Hi everyone,
A few points about publishing known factors.
1) I don't see any particular need to make available files in human-
readable format, provided that we provide a specification for the
file, and also binary executables for common platforms for converting
a machine-readable file to human-readbale format. On the other hand,
it could be that "zipping" a human-readable format file provides near-
optimal compression.
2) Since factors are of the form 2kp+1, it is only neccessary to list
p & k. This saves a significant amount of storage (compared with
listing p and 2kp+1) and the proper factor is easily recovered.
3) If the data was held in variable-length records in a format
similar to
p,n,k1,k2,k3...
where n is the number of known factors and k1, k2, k3,... are the
multipliers for each of the known factors in turn, this would save
much duplication compared with the current format (of factor.txt).
4) For values of p which fit into a (integer) CPU register and
"small" values of k (up to approx. 64K), trial factoring is so fast
that I doubt it would be any faster to search a file than to repeat
the calculation - even if the file is already available locally.
Therefore I suggest that, in order to reduce substantially the size
of the frequently-updated publicly-available known factors file,
"small" values of k are omitted, and a program be provided instead to
generate the data (with binary executables for common platforms).
Perhaps the file should contain a "flag" denoting that factors are
known, but have been omitted for this reason.

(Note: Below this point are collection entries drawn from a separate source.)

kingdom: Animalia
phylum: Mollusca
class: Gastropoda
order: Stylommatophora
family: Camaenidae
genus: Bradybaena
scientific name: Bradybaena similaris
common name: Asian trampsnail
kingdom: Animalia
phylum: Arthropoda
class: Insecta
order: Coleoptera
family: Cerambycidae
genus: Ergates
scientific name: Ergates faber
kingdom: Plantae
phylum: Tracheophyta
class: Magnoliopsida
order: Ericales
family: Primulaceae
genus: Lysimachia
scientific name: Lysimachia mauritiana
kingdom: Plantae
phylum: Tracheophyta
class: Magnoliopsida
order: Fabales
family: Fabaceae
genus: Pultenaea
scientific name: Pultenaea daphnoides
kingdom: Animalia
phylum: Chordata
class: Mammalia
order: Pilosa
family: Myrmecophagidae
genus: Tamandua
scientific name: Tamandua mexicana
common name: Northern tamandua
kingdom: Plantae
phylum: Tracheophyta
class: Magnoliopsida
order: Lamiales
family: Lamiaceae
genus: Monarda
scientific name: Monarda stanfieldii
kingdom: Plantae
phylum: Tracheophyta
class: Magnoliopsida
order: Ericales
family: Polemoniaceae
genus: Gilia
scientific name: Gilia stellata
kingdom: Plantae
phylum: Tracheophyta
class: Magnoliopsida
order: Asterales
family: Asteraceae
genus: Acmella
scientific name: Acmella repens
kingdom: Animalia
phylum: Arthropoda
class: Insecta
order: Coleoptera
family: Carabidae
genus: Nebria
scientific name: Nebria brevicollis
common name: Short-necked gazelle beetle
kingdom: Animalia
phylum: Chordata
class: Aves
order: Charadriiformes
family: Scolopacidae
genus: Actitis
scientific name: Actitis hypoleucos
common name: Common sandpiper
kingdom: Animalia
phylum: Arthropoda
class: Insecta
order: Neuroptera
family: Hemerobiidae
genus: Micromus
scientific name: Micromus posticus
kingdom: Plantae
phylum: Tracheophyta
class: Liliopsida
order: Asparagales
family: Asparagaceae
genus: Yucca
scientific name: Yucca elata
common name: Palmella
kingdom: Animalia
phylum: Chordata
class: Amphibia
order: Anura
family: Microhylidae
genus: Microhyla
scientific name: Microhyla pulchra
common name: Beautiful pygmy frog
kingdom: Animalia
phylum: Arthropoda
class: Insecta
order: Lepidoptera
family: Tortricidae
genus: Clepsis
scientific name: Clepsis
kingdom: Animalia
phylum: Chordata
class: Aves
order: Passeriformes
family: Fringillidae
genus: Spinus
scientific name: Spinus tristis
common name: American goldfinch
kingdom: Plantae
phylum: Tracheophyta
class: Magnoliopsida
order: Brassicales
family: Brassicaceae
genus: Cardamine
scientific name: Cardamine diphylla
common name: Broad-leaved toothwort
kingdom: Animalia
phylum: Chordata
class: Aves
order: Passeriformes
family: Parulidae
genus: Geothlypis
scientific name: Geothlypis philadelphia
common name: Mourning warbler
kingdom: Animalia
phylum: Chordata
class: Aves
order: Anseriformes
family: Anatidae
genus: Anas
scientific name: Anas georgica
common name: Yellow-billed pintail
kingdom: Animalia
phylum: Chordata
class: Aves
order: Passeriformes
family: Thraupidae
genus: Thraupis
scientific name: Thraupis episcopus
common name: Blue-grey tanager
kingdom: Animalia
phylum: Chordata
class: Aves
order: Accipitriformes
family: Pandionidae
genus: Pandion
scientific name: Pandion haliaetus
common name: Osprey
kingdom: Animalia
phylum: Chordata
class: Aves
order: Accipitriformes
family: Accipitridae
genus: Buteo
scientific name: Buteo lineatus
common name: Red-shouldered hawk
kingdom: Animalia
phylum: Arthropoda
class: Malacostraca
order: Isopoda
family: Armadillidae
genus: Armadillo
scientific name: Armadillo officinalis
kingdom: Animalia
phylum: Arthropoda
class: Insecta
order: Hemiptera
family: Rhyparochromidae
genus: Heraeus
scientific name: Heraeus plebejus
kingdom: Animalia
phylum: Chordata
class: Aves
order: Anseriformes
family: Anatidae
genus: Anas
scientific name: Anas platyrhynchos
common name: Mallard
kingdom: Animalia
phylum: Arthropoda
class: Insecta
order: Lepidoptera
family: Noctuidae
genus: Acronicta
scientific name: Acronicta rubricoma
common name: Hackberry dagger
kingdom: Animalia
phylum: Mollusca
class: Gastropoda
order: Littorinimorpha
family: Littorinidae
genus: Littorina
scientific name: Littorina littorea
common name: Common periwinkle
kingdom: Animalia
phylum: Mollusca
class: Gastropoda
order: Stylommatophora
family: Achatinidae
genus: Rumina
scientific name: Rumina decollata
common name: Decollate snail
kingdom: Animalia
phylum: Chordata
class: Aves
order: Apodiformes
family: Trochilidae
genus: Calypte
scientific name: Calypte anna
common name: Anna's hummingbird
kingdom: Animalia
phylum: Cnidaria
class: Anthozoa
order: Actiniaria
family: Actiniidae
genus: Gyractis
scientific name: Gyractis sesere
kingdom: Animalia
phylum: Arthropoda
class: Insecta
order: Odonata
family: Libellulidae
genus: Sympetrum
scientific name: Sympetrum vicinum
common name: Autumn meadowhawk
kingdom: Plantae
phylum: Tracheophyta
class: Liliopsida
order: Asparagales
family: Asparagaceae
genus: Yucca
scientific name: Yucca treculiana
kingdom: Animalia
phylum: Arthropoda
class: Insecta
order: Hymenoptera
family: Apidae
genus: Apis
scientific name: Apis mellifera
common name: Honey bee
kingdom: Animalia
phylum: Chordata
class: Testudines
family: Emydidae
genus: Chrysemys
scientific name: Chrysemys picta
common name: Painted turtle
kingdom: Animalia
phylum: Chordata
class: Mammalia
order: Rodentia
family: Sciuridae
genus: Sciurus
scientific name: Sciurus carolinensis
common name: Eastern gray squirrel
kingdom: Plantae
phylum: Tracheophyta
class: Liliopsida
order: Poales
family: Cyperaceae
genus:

We should still have a large master file somewhere, but this need not
be uploaded frequently.
5) Following on from (4), it seems to make sense to record the
highest value of k tested by trial factoring, rather than the maximum
number of bits.
6) PrimeNet trial factoring has moved well into the 10 millions,
however George's factor.zip file contains data only up to 10 million.
I know there is a problem with uploading the large files concerned;
hopefully, the suggestions above will help to reduce the size of the
file, sufficiently to make it feasible to expand the exponent range
to cover (at least) the active Primenet assignments for long enough
for cheap, high-speed Internet connectivity to become widespread.
7) I have several hundred megabytes of disk space available on my ftp
server, which has reasonable Internet access - at least 8 Mbps
connectivity to the Internet core - and would be happy to provide
means for anyone interested to upload factoring data (or anything
else, strictly relevant to Mersenne or closely-related numbers) for
the purpose of making it publicly available.